Six Pixels of Separation - The Blog
August 13, 200910:31 PM

The Best Piece Of Business Advice

In the past few weeks, there have been countless discussions around being an Entrepreneur. It may have to do with the recession or it may have to do with the new realities of the new economy - more and more Digital Nomads working remotely or foregoing the infrastructure of a formal company and going at it solo.

One glance over the standard Twitter feed and you'll find that there is a growing group of individuals who are either thinking about striking out on their own or are in the midst of being their own boss. What is the trick? What do you have to know about being an Entrepreneur? Is it is easy? Is it hard?  I've been an Entrepreneur for a while. I started out as one, took a break and worked at a number of companies and then hopped back into the world of self-employment almost eight years ago. On my journey, there were two books that really stood out:

  1. E-Myth Revisited by Michael Gerber.
  2. How The Best Get Better by Dan Sullivan.

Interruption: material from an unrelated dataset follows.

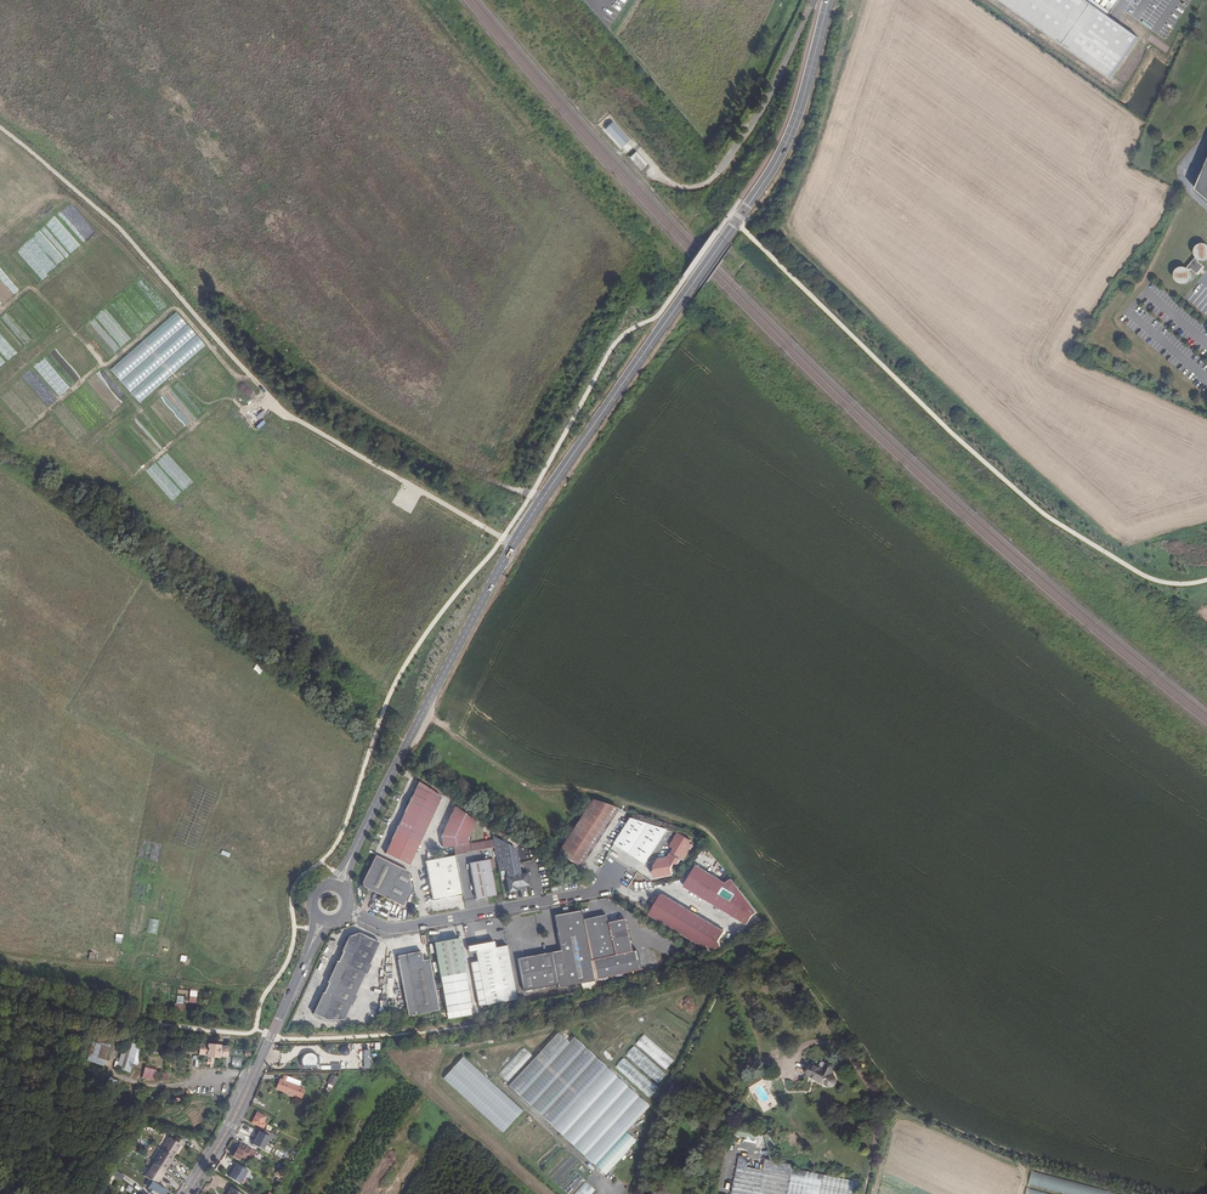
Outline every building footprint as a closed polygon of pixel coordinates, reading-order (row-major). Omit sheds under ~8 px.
[(1119,20),(1129,3),(1123,0),(1120,0),(1117,4),(1109,0),(1084,0),(1119,20)] [(614,122),(605,129),(622,147),(630,140),(614,122)] [(636,151),(629,157),(641,170),(648,165),(636,151)] [(1206,199),(1206,162),(1196,189),(1206,199)] [(1204,267),(1198,261),(1200,259),(1203,260),(1206,259),(1206,245),(1204,244),(1200,244),(1198,245),(1196,247),(1195,250),(1195,252),(1195,254),(1196,257),(1187,268),(1183,268),(1180,268),(1177,270),(1176,272),(1175,275),(1175,278),(1177,280),(1179,282),(1181,284),(1183,284),(1186,283),(1189,282),(1190,280),(1191,277),(1191,274),(1190,271),(1191,269),(1197,275),(1204,267)] [(408,866),(444,795),(418,783),(415,790),(416,791),(414,794),(413,794),(408,804),(409,804),(408,808),(407,808),(402,818),(403,819),(401,822),(400,821),(395,831),(396,832),(394,836),(394,835),(389,845),(390,846),(388,850),(387,849),(385,854),(408,866)] [(583,865),(621,807),(596,800),(565,850),(580,859),(583,865)] [(456,847),(468,844),(466,838),(475,821),(454,807),(441,837),(443,849),(456,847)] [(650,860),(672,827),(635,816),(619,841),(650,860)] [(674,855),(671,853),(668,858),(657,860),(654,866),(655,871),(653,871),(654,878),(673,874),(672,868),(675,863),(677,864),(681,859),(683,860),(692,844),(690,843),(691,840),(679,833),(670,847),(674,849),(677,851),(674,855)] [(530,873),(523,874),(519,849),(495,836),(496,839),(497,847),(502,872),(509,871),(510,876),(507,876),(511,894),(518,893),(517,890),(520,889),(533,887),(530,873)] [(497,847),(496,839),(468,844),(456,847),(458,856),(469,854),(469,853),(497,847)] [(411,889),(408,872),(375,856),(361,883),(363,887),(402,906),(411,889)] [(466,895),(458,856),(428,862),(436,901),(466,895)] [(499,896),(492,859),(472,863),(479,900),(499,896)] [(727,881),(698,861),(685,882),(748,922),(753,913),(758,910),(732,876),(727,881)] [(725,928),(665,890),(662,890),(650,908),(703,943),(708,941),(710,947),(721,943),(719,937),(725,928)] [(551,952),(558,985),(560,984),(561,987),(597,980),(583,910),(556,915),(563,950),(551,952)] [(586,920),(600,979),(644,969),(640,950),(635,951),(628,921),(624,922),(623,920),(619,921),(618,920),(616,920),(616,921),(610,922),(608,915),(586,920)] [(352,1006),(357,996),(355,995),(365,975),(366,975),(371,965),(370,964),(379,943),(358,933),(348,937),(341,951),(343,952),(338,962),(337,961),(330,974),(327,983),(328,983),(324,993),(322,992),(312,1014),(327,1020),(344,1020),(351,1006),(352,1006)] [(474,1008),(461,938),(437,943),(450,1012),(474,1008)] [(520,998),(510,945),(479,951),(489,1004),(520,998)] [(411,955),(411,953),(400,955),(412,1015),(442,1010),(433,959),(426,960),(424,951),(414,952),(415,954),(411,955)] [(558,985),(551,952),(520,958),(526,991),(558,985)] [(173,1003),(173,989),(163,988),(163,1003),(173,1003)] [(511,1085),(606,1174),(636,1142),(625,1132),(650,1106),(575,1036),(569,1042),(560,1033),(511,1085)] [(644,1035),(636,1044),(667,1070),(674,1060),(644,1035)] [(92,1039),(87,1062),(105,1066),(110,1042),(92,1039)] [(117,1069),(131,1073),(138,1045),(123,1042),(117,1069)] [(227,1057),(228,1047),(221,1046),(220,1046),(208,1044),(208,1045),(201,1045),(200,1055),(207,1055),(207,1056),(219,1057),(220,1057),(227,1057)] [(658,1084),(667,1075),(634,1045),(626,1055),(658,1084)] [(340,1049),(339,1052),(340,1054),(342,1056),(344,1057),(347,1056),(349,1054),(349,1052),(348,1049),(347,1047),(344,1047),(342,1048),(340,1049)] [(523,1047),(498,1074),(506,1082),(532,1055),(523,1047)] [(301,1058),(300,1062),(301,1065),(303,1068),(317,1068),(319,1065),(320,1061),(319,1058),(317,1054),(314,1052),(310,1052),(306,1052),(303,1055),(301,1058)] [(232,1057),(232,1067),(241,1068),(242,1057),(232,1057)] [(445,1078),(502,1132),(522,1110),(465,1057),(445,1078)] [(624,1058),(616,1067),(651,1097),(659,1088),(624,1058)] [(811,1065),(807,1074),(824,1081),(825,1084),(827,1085),(829,1086),(831,1086),(833,1086),(834,1085),(835,1083),(836,1081),(837,1079),(836,1077),(836,1075),(835,1074),(832,1073),(831,1073),(833,1068),(827,1065),(825,1069),(820,1067),(820,1068),(811,1064),(811,1065)] [(154,1080),(156,1069),(144,1067),(142,1079),(154,1080)] [(758,1084),(759,1076),(758,1076),(757,1076),(752,1073),(747,1079),(751,1082),(750,1082),(750,1083),(750,1084),(750,1086),(751,1088),(758,1084)] [(283,1080),(280,1079),(277,1089),(285,1092),(289,1093),(290,1095),(292,1096),(294,1095),(296,1096),(296,1095),(302,1097),(304,1090),(299,1088),(301,1081),(285,1075),(283,1080)] [(333,1086),(338,1077),(333,1075),(328,1083),(330,1084),(333,1086)] [(117,1088),(119,1082),(109,1077),(107,1083),(117,1088)] [(263,1122),(266,1117),(257,1112),(252,1122),(263,1128),(265,1124),(263,1122)] [(248,1127),(248,1126),(243,1124),(240,1132),(255,1139),(259,1131),(248,1127)] [(757,1139),(758,1131),(731,1125),(729,1134),(757,1139)] [(270,1137),(276,1140),(278,1136),(265,1130),(263,1133),(270,1137)] [(263,1150),(270,1137),(263,1133),(260,1131),(253,1144),(263,1150)] [(776,1158),(773,1134),(766,1135),(769,1159),(776,1158)] [(162,1150),(173,1157),(181,1145),(182,1146),(185,1142),(177,1137),(174,1141),(169,1138),(162,1150)] [(250,1149),(240,1144),(235,1154),(245,1159),(250,1149)] [(165,1171),(173,1157),(162,1150),(153,1164),(165,1171)] [(859,1191),(861,1182),(793,1168),(791,1176),(747,1167),(749,1158),(739,1156),(732,1193),(858,1193),(859,1191)] [(124,1158),(121,1162),(127,1166),(130,1162),(124,1158)] [(280,1170),(282,1165),(275,1162),(273,1167),(280,1170)] [(165,1171),(153,1164),(145,1177),(149,1180),(157,1184),(165,1171)] [(247,1171),(237,1164),(233,1171),(234,1172),(230,1178),(240,1184),(247,1171)] [(559,1185),(568,1193),(584,1180),(575,1170),(559,1185)] [(122,1180),(124,1175),(115,1171),(112,1176),(122,1180)] [(1033,1172),(1029,1185),(1066,1193),(1124,1193),(1033,1172)] [(157,1184),(149,1180),(143,1189),(151,1193),(163,1193),(166,1190),(157,1184)] [(574,1193),(591,1193),(595,1190),(586,1182),(574,1193)]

How The Best Get Better came with two audio CDs that changed the way I saw things. Sullivan talks about what it really means to be an Entrepreneur:

It's that moment in time where an individual realizes that they can't rely on anyone else but themselves for their own professional and financial outcome.

What might read like a very basic and simple thought is not. Most people go through their lives depending and relying on others for their professional and financial outcome. What makes this concept ever-more powerful is that it applies to those who are employees in every sort of company as well: the more entrepreneurial you are, the more you strive for perfection and the more you dedicate your time to your trade, the more independence you are creating for yourself. The more  indispensible you're making yourself... the closer you get to writing your own ticket. It's not just about those who go at it alone, it's also about the Entrepreneurs Within.

It's the best piece of business advice I ever received. It's the best piece of business advice I could ever give.

It's also directly applies to New Media. You don't need permission to speak to a greater audience. All of these platforms (Blogs, Podcasts, Twitter, Facebook, LinkedIn and on) empower you (for free) to share your thoughts, to build a community and to grow professionally. It's not just about publishing what you want just because you can (which is a very valuable concept in it's own right), it's about publishing what you want because you want to grow professionally and expand your horizons.

What's the best piece of business advice you ever got?